• [Problem description]: Turn the items below into a JSON list of strings, with one string for each line and blank lines skipped. Start at the beginning of the items, go through the line that contains "Rank the series", and leave out the pictures.

──────── Supplied records

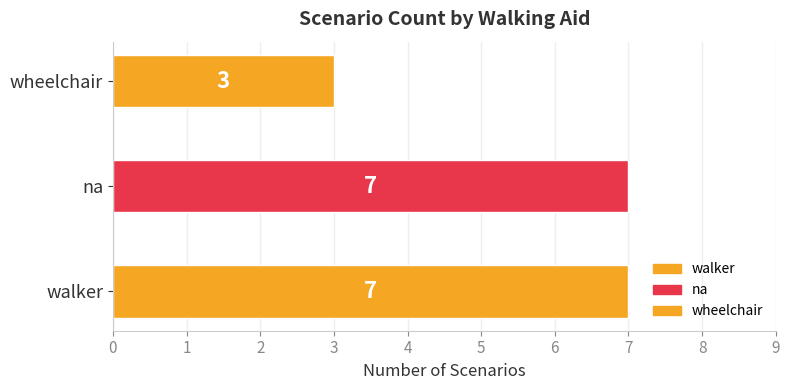

Is it true that the value at walker is 3?

False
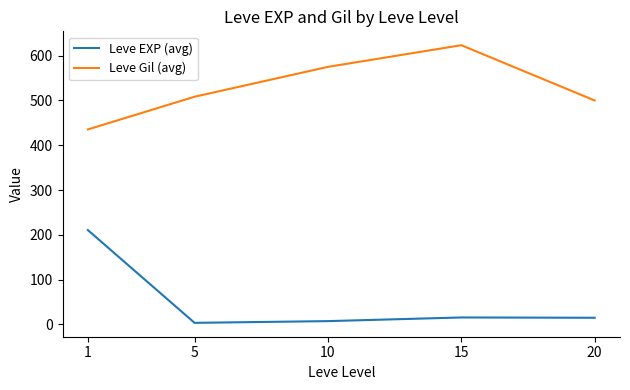

What is the spread (max minus min) of values at 5?

504.7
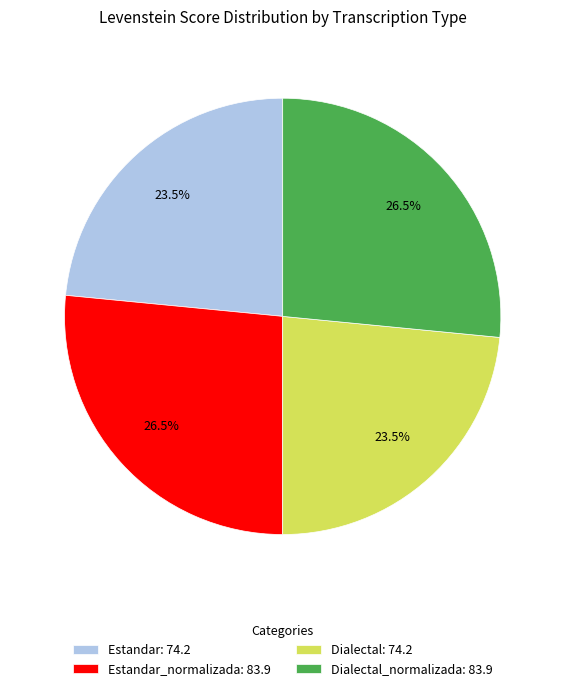

Is there any slice that represents more than half of the pie?

No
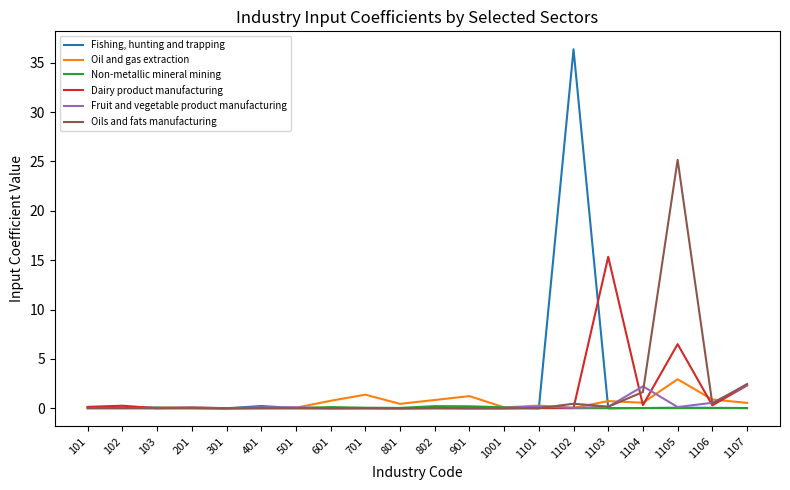

Rank the series at 101 from lowest to highest value.

Fruit and vegetable product manufacturing, Oils and fats manufacturing, Non-metallic mineral mining, Fishing, hunting and trapping, Oil and gas extraction, Dairy product manufacturing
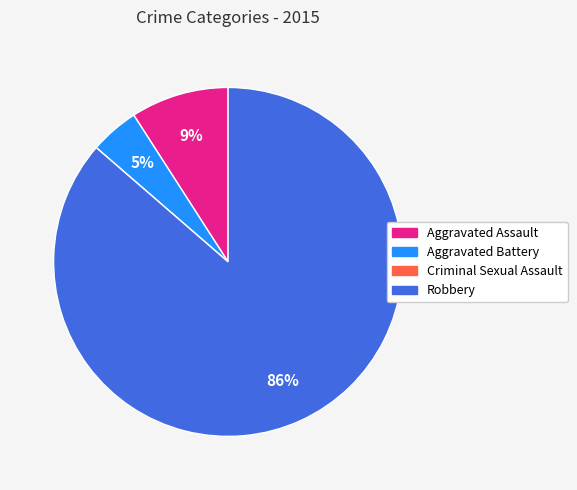

Do Robbery and Aggravated Battery together represent more than half of the pie?

Yes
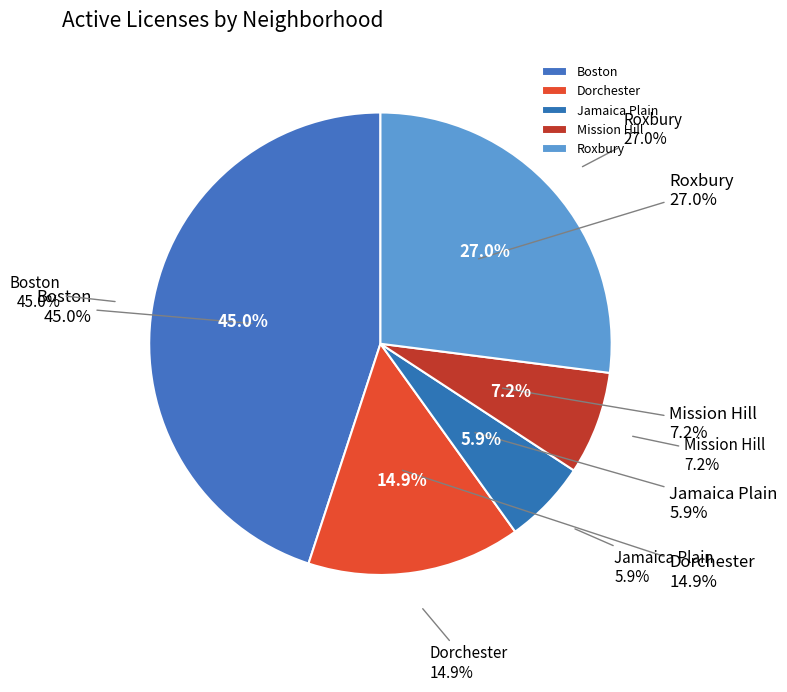

What is the change in value from Dorchester to Jamaica Plain?

-54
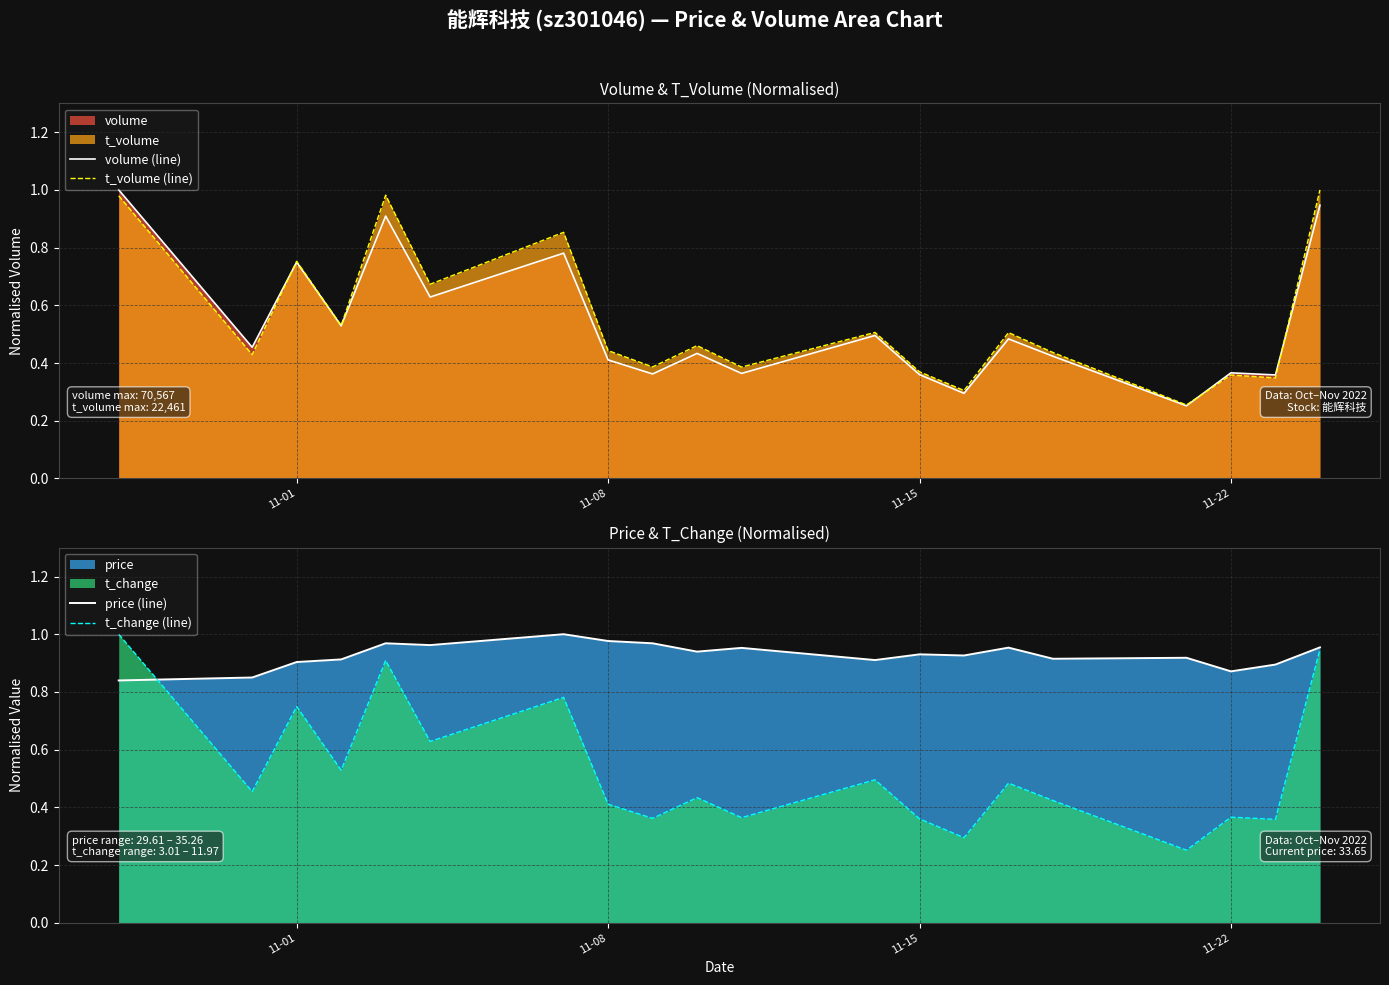

What is the minimum value shown in the chart?

0.3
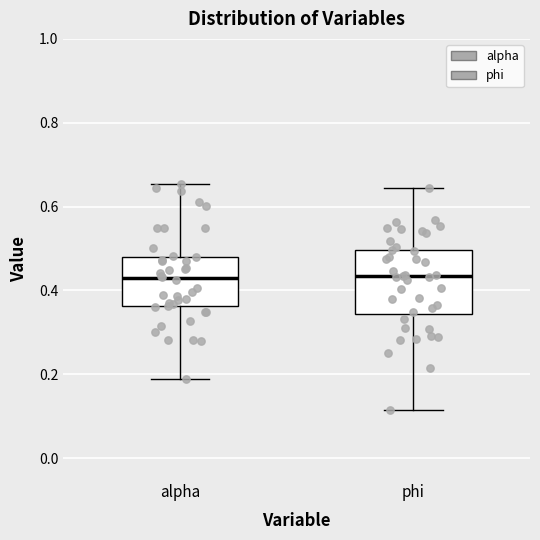

Where does the lower whisker of the box for phi end on the y-axis? The values are not printed on the chart, so give them approximately, as read against the axis.

0.12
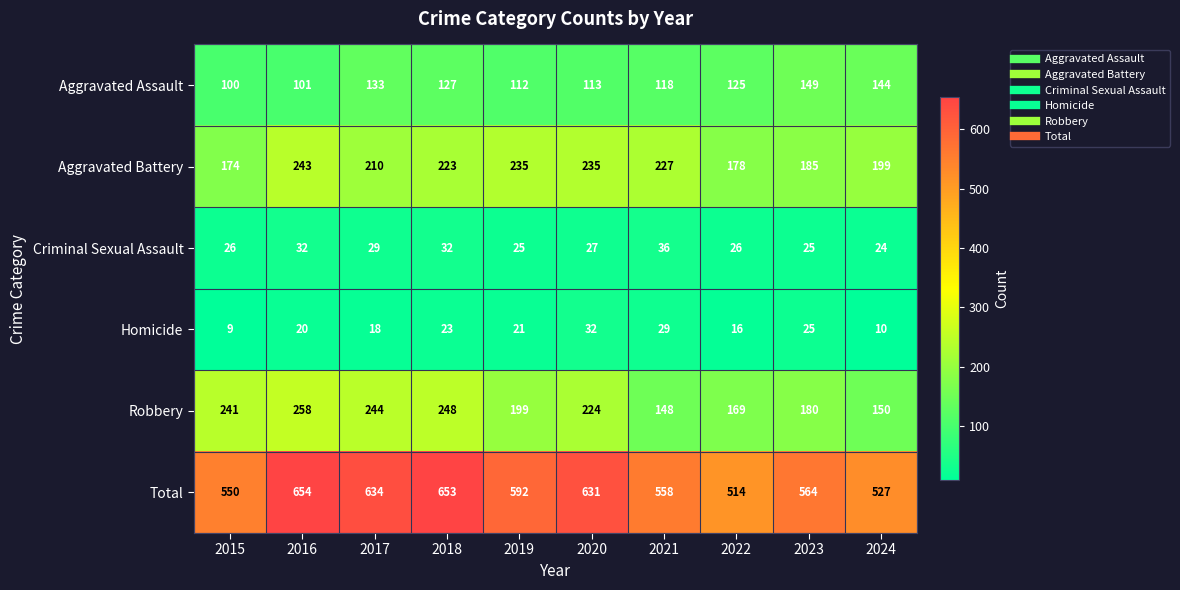

At which label does Criminal Sexual Assault first exceed 27?

2016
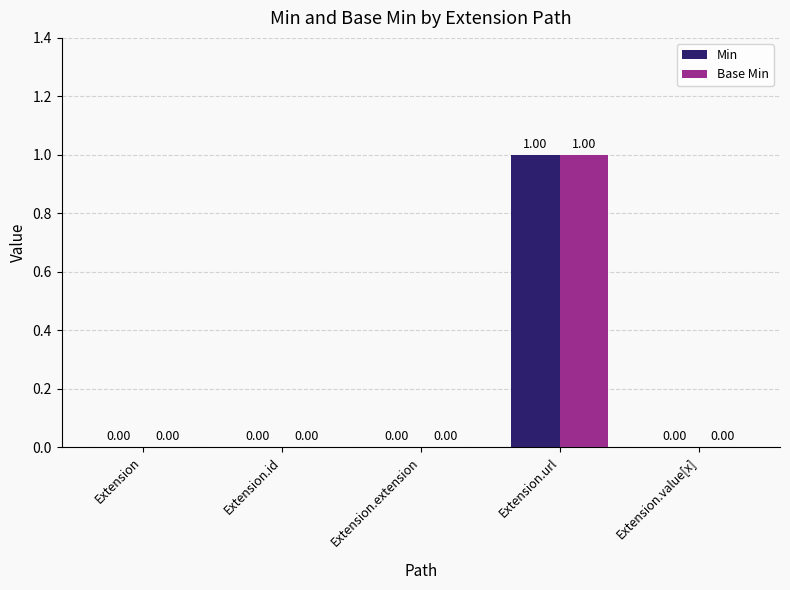

Reading left to right, transcribe all the data shown in this chart.

Min: 0	0	0	1	0
Base Min: 0	0	0	1	0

────────────────

• [Task output]:
[
  "Is it true that the value at walker is 3?",
  "False",
  "What is the spread (max minus min) of values at 5?",
  "504.7",
  "Is there any slice that represents more than half of the pie?",
  "No",
  "Rank the series at 101 from lowest to highest value."
]